▶ **EXERCISE DIRECTIONS**:
Can you transcribe the financial statement notes from "21. | Digital" to "of these networks." word for word?

▶ **ARTICLE**:
* * *

Notes to the condensed consolidated interim financial statements
For the three months ended March 31, 2025 and 2024
(Expressed in Canadian dollars unless otherwise noted)
20. | Financial instruments (continued) |
Equity Investments in Digital Assets at FVTPL (“Equity Investments”)
During Q2 2024, the Company invested $238,090,603 (US$173,814,136) to acquire interests in two entities (one set up to hold SOL and AVAX and the other set up to hold SOL) acquired from a bankrupt estate. Management used the net asset values as determined by the entities managers and applied a 25% discount for lack of marketability. As at March 31, 2025, a +/- 10% change in the fair value of the Equity Investments will result in a corresponding +/- $22,617,510 change in the carrying amount (December 31, 2024 - $37,040,893).
21. | Digital asset risk |
(a) | Digital currency risk factors: Risks due to the technical design of cryptocurrencies |
The source code of many digital currencies, such as Bitcoin, is public and may be downloaded and viewed by anyone. As with all code, there may be a bug in the respective code which is yet to be found and repaired and can ultimately jeopardize the integrity and security of one or more of these networks.

* * *

▶ **DATASET EXCERPT**:
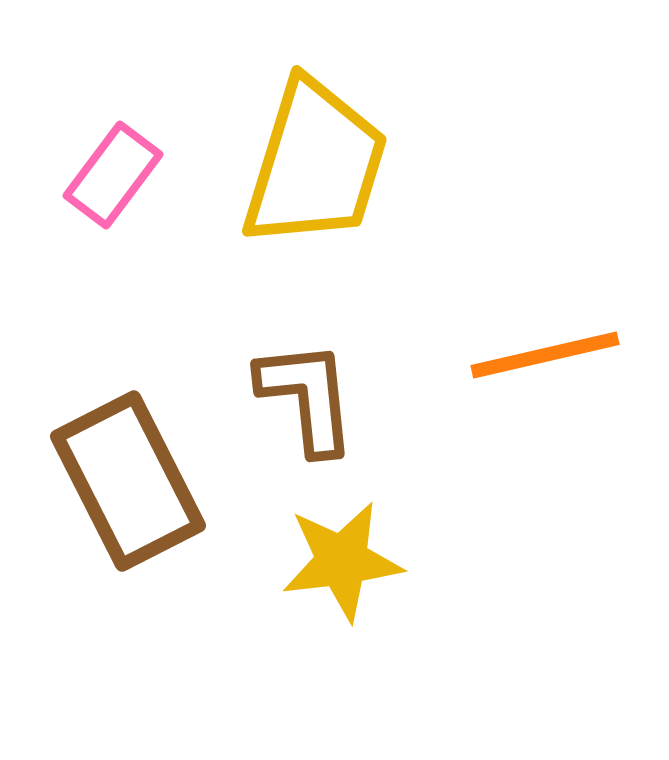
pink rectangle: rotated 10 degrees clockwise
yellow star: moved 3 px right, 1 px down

* * *

▶ **TASK RESULT**:
21. | Digital asset risk |
(a) | Digital currency risk factors: Risks due to the technical design of cryptocurrencies |
The source code of many digital currencies, such as Bitcoin, is public and may be downloaded and viewed by anyone. As with all code, there may be a bug in the respective code which is yet to be found and repaired and can ultimately jeopardize the integrity and security of one or more of these networks.